#### Data under study:

____________________

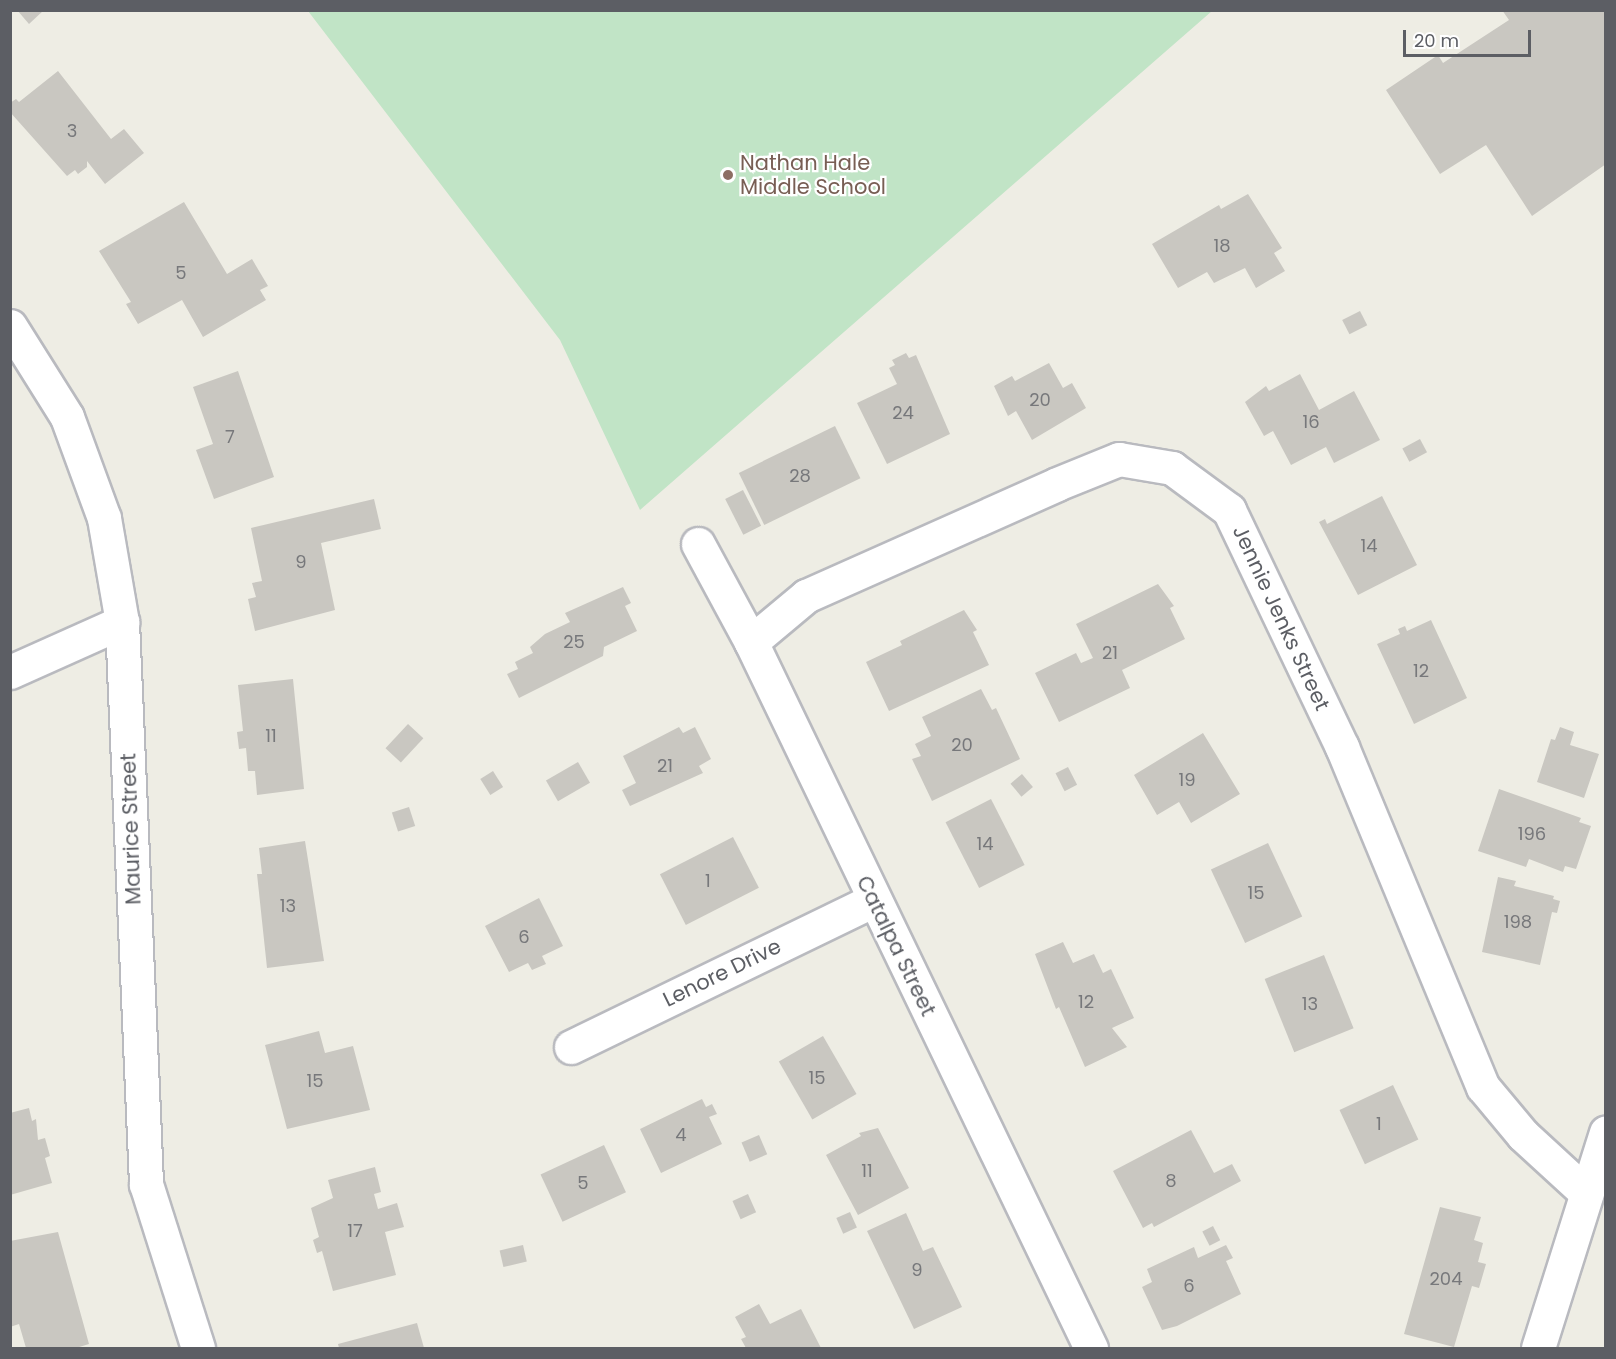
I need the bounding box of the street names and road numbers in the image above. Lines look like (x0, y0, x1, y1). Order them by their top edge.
street label: Jennie Jenks Street (1227, 521, 1335, 715)
street label: Maurice Street (116, 753, 146, 905)
street label: Catalpa Street (851, 872, 941, 1020)
street label: Lenore Drive (659, 934, 785, 1012)

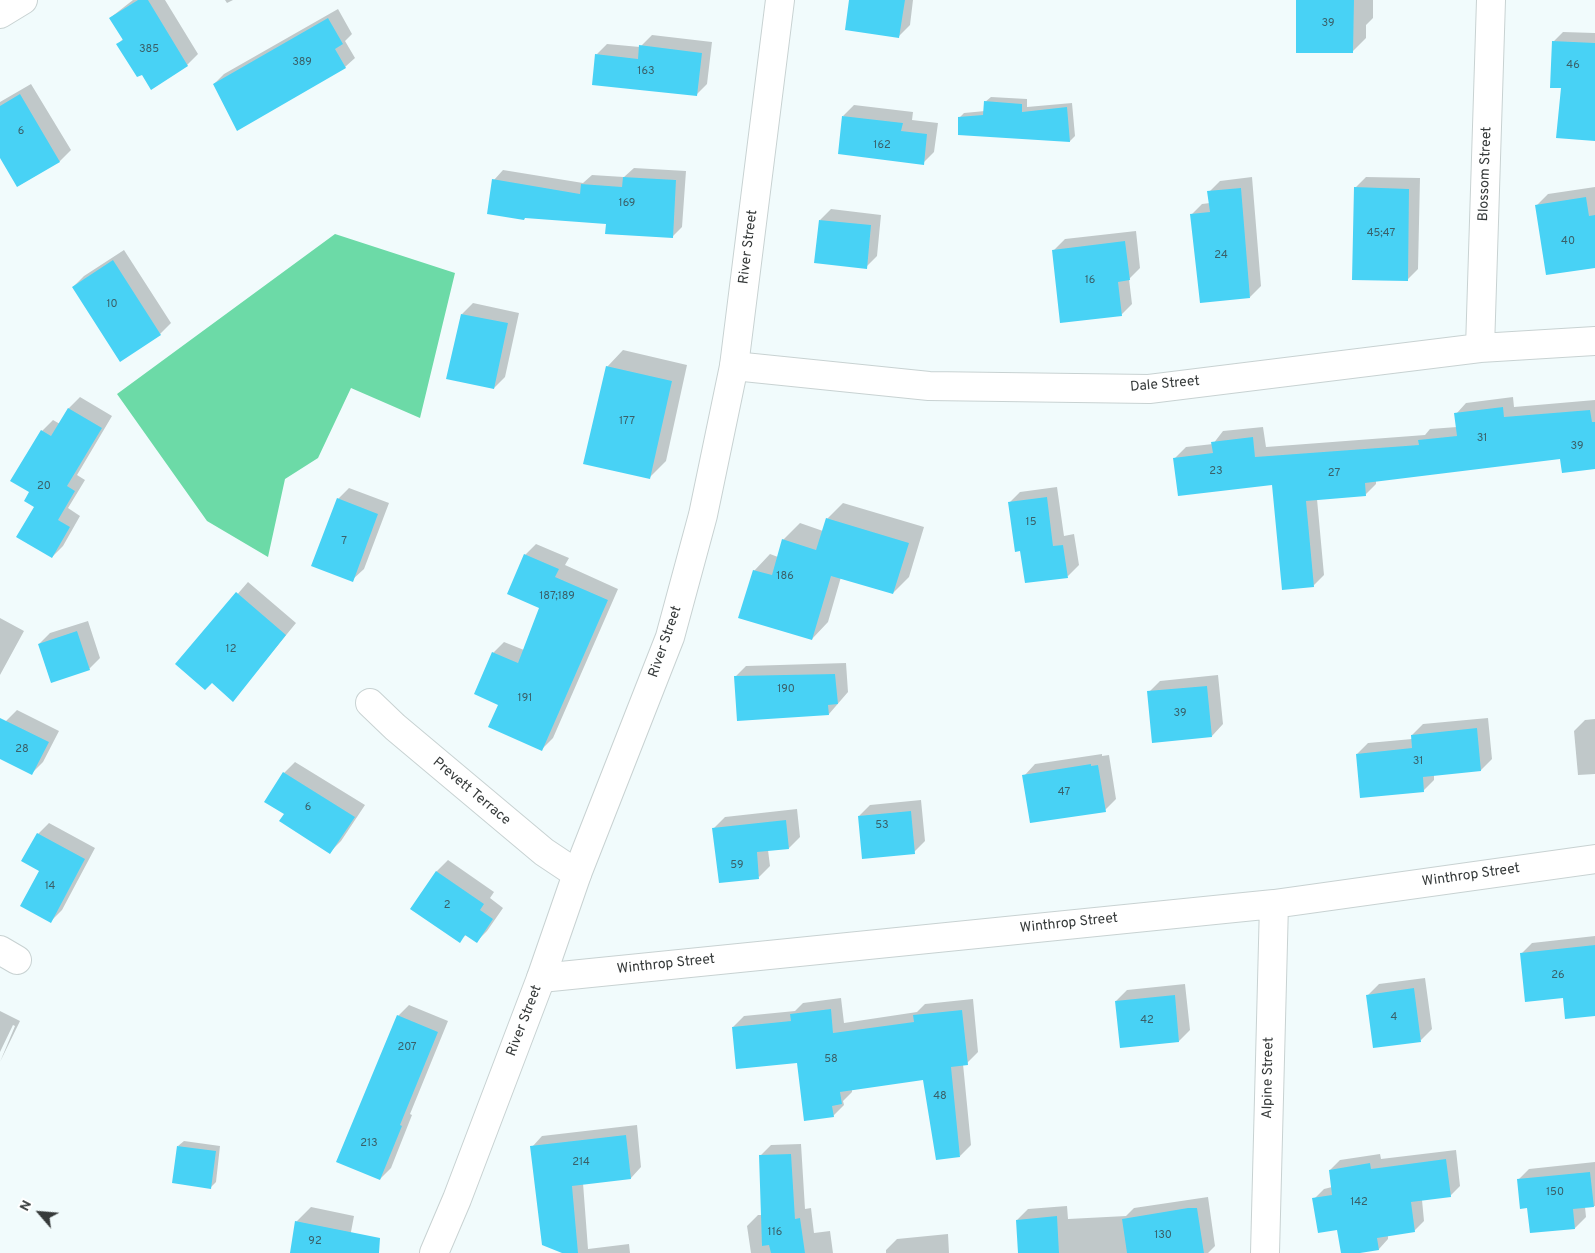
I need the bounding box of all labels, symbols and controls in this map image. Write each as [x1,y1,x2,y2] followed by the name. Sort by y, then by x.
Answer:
[1322,17,1334,31] house number: 39
[139,43,159,57] house number: 385
[292,56,312,70] house number: 389
[1566,59,1580,73] house number: 46
[637,65,655,79] house number: 163
[18,125,24,139] house number: 6
[1476,126,1496,222] street label: Blossom Street
[873,139,891,153] house number: 162
[619,197,635,211] house number: 169
[736,209,762,285] street label: River Street
[1367,227,1395,241] house number: 45;47
[1561,235,1575,249] house number: 40
[1214,249,1228,263] house number: 24
[1085,274,1095,288] house number: 16
[106,298,118,312] house number: 10
[1130,374,1200,396] street label: Dale Street
[619,415,635,429] house number: 177
[1477,432,1487,446] house number: 31
[1571,440,1583,454] house number: 39
[1209,465,1223,479] house number: 23
[1328,467,1340,481] house number: 27
[37,480,51,494] house number: 20
[1026,516,1036,530] house number: 15
[341,535,347,549] house number: 7
[776,570,794,584] house number: 186
[539,590,575,604] house number: 187;189
[646,604,686,680] street label: River Street
[226,643,236,657] house number: 12
[777,683,795,697] house number: 190
[518,692,532,706] house number: 191
[1174,707,1186,721] house number: 39
[15,743,29,757] house number: 28
[429,755,513,829] street label: Prevett Terrace
[1413,755,1423,769] house number: 31
[1058,786,1070,800] house number: 47
[305,801,311,815] house number: 6
[875,819,889,833] house number: 53
[730,859,744,873] house number: 59
[1421,861,1521,891] street label: Winthrop Street
[45,880,55,894] house number: 14
[444,899,450,913] house number: 2
[1019,910,1119,938] street label: Winthrop Street
[616,951,716,979] street label: Winthrop Street
[1551,969,1565,983] house number: 26
[504,983,546,1059] street label: River Street
[1391,1011,1397,1025] house number: 4
[1140,1014,1154,1028] house number: 42
[1260,1037,1278,1119] street label: Alpine Street
[397,1041,417,1055] house number: 207
[824,1053,838,1067] house number: 58
[933,1090,947,1104] house number: 48
[360,1137,378,1151] house number: 213
[572,1156,590,1170] house number: 214
[1546,1186,1564,1200] house number: 150
[15,1188,65,1238] north arrow
[1350,1196,1368,1210] house number: 142
[16,1198,36,1214] text: N
[768,1226,782,1240] house number: 116
[1154,1229,1172,1243] house number: 130
[308,1235,322,1249] house number: 92

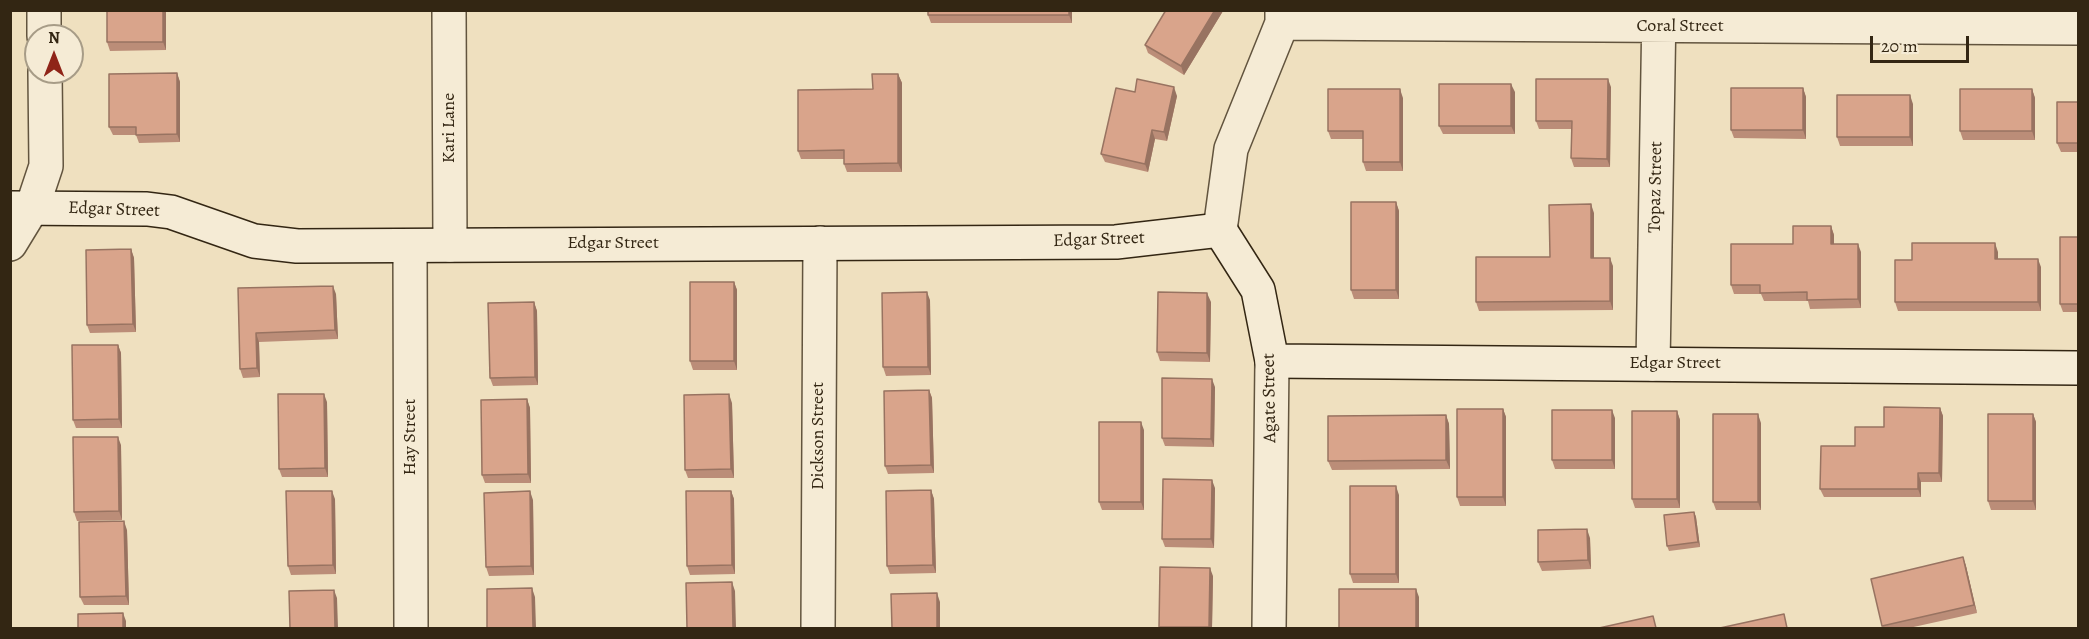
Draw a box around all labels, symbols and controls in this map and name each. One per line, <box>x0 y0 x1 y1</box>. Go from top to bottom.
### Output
street label: Coral Street <box>1636 16 1724 38</box>
north arrow <box>24 24 84 84</box>
scale bar <box>1873 24 1972 62</box>
text: N <box>48 27 60 49</box>
text: 20 m <box>1881 34 1918 58</box>
street label: Kari Lane <box>439 93 461 163</box>
street label: Topaz Street <box>1644 141 1668 233</box>
street label: Edgar Street <box>68 198 160 222</box>
street label: Edgar Street <box>1053 228 1145 252</box>
street label: Edgar Street <box>567 233 659 255</box>
street label: Agate Street <box>1258 353 1282 443</box>
street label: Edgar Street <box>1629 353 1721 375</box>
street label: Dickson Street <box>808 382 830 490</box>
street label: Hay Street <box>400 398 422 476</box>

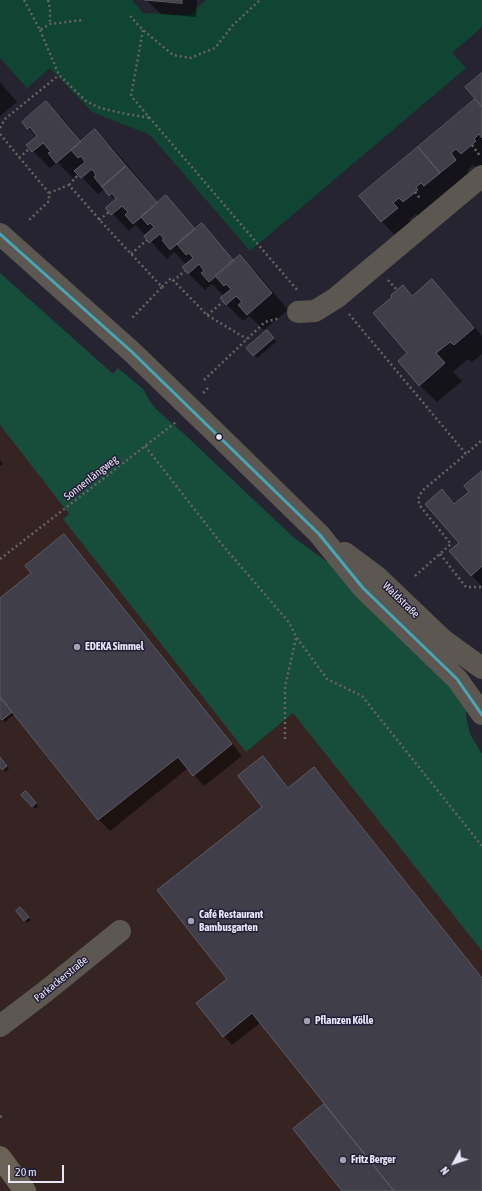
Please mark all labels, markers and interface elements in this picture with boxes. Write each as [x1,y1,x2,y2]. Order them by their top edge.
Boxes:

____________________

A verbatim transcription of the records, pictures excluded, is the required output.

#### Completed task:
I need the bounding box of the street names and road numbers in the image above. Lines look like (x0, y0, x1, y1). Order them by their top edge.
street label: Jennie Jenks Street (1227, 521, 1335, 715)
street label: Maurice Street (116, 753, 146, 905)
street label: Catalpa Street (851, 872, 941, 1020)
street label: Lenore Drive (659, 934, 785, 1012)

I need the bounding box of all labels, symbols and controls in this map image. Write each as [x1,y1,x2,y2] followed by the name. Sort by y, then by x.
Answer:
[1322,17,1334,31] house number: 39
[139,43,159,57] house number: 385
[292,56,312,70] house number: 389
[1566,59,1580,73] house number: 46
[637,65,655,79] house number: 163
[18,125,24,139] house number: 6
[1476,126,1496,222] street label: Blossom Street
[873,139,891,153] house number: 162
[619,197,635,211] house number: 169
[736,209,762,285] street label: River Street
[1367,227,1395,241] house number: 45;47
[1561,235,1575,249] house number: 40
[1214,249,1228,263] house number: 24
[1085,274,1095,288] house number: 16
[106,298,118,312] house number: 10
[1130,374,1200,396] street label: Dale Street
[619,415,635,429] house number: 177
[1477,432,1487,446] house number: 31
[1571,440,1583,454] house number: 39
[1209,465,1223,479] house number: 23
[1328,467,1340,481] house number: 27
[37,480,51,494] house number: 20
[1026,516,1036,530] house number: 15
[341,535,347,549] house number: 7
[776,570,794,584] house number: 186
[539,590,575,604] house number: 187;189
[646,604,686,680] street label: River Street
[226,643,236,657] house number: 12
[777,683,795,697] house number: 190
[518,692,532,706] house number: 191
[1174,707,1186,721] house number: 39
[15,743,29,757] house number: 28
[429,755,513,829] street label: Prevett Terrace
[1413,755,1423,769] house number: 31
[1058,786,1070,800] house number: 47
[305,801,311,815] house number: 6
[875,819,889,833] house number: 53
[730,859,744,873] house number: 59
[1421,861,1521,891] street label: Winthrop Street
[45,880,55,894] house number: 14
[444,899,450,913] house number: 2
[1019,910,1119,938] street label: Winthrop Street
[616,951,716,979] street label: Winthrop Street
[1551,969,1565,983] house number: 26
[504,983,546,1059] street label: River Street
[1391,1011,1397,1025] house number: 4
[1140,1014,1154,1028] house number: 42
[1260,1037,1278,1119] street label: Alpine Street
[397,1041,417,1055] house number: 207
[824,1053,838,1067] house number: 58
[933,1090,947,1104] house number: 48
[360,1137,378,1151] house number: 213
[572,1156,590,1170] house number: 214
[1546,1186,1564,1200] house number: 150
[15,1188,65,1238] north arrow
[1350,1196,1368,1210] house number: 142
[16,1198,36,1214] text: N
[768,1226,782,1240] house number: 116
[1154,1229,1172,1243] house number: 130
[308,1235,322,1249] house number: 92

Draw a box around all labels, symbols and controls in this map and name each. One per line, <box>x0 y0 x1 y1</box>. Go from top to bottom.
### Output
street label: Coral Street <box>1636 16 1724 38</box>
north arrow <box>24 24 84 84</box>
scale bar <box>1873 24 1972 62</box>
text: N <box>48 27 60 49</box>
text: 20 m <box>1881 34 1918 58</box>
street label: Kari Lane <box>439 93 461 163</box>
street label: Topaz Street <box>1644 141 1668 233</box>
street label: Edgar Street <box>68 198 160 222</box>
street label: Edgar Street <box>1053 228 1145 252</box>
street label: Edgar Street <box>567 233 659 255</box>
street label: Agate Street <box>1258 353 1282 443</box>
street label: Edgar Street <box>1629 353 1721 375</box>
street label: Dickson Street <box>808 382 830 490</box>
street label: Hay Street <box>400 398 422 476</box>

Please mark all labels, markers and interface elements in this picture with boxes. Write each as [x1,y1,x2,y2]. Order them by their top edge.
Boxes:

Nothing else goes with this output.